## YOUR OBJECTIVE
In the entries that follow, the first line to write out is the one containing "Vincular con otros servicios", and the last is the one containing "Cómo ver videos en 360° de YouTube con". Reproduce that stretch exactly, with nothing before or after it.

## TASK INPUTS
═══

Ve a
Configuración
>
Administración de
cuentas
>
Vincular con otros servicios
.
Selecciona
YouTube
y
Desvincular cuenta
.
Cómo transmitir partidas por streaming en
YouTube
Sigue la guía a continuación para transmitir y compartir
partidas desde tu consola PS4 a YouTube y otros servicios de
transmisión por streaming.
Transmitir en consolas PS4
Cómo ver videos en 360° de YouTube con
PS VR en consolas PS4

═══

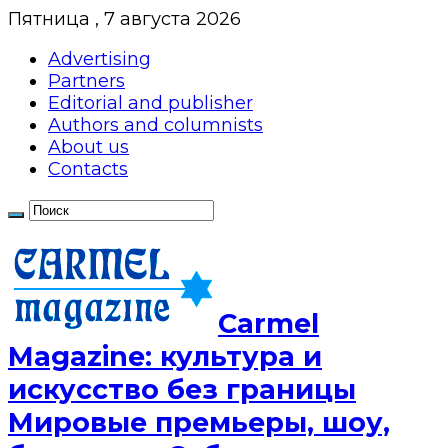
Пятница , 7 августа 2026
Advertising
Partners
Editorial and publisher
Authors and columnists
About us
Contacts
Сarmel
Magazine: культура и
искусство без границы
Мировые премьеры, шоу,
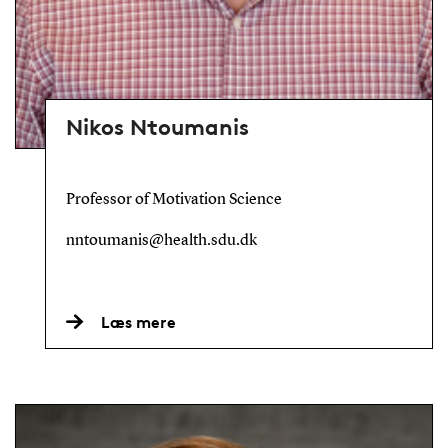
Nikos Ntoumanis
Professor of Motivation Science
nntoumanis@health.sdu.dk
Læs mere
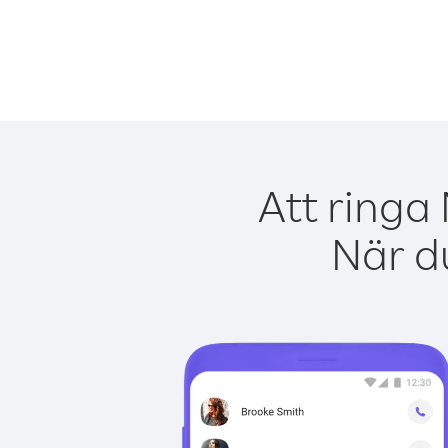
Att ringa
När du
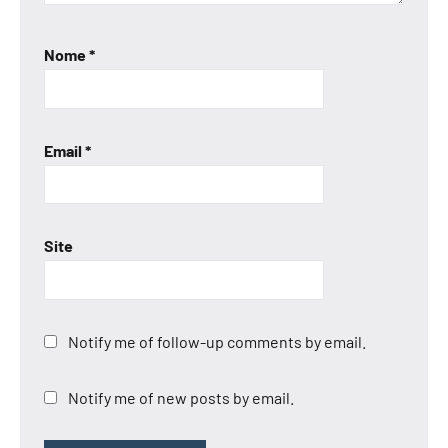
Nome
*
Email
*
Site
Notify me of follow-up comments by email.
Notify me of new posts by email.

═══

## FINISHED EXERCISE
Vincular con otros servicios
.
Selecciona
YouTube
y
Desvincular cuenta
.
Cómo transmitir partidas por streaming en
YouTube
Sigue la guía a continuación para transmitir y compartir
partidas desde tu consola PS4 a YouTube y otros servicios de
transmisión por streaming.
Transmitir en consolas PS4
Cómo ver videos en 360° de YouTube con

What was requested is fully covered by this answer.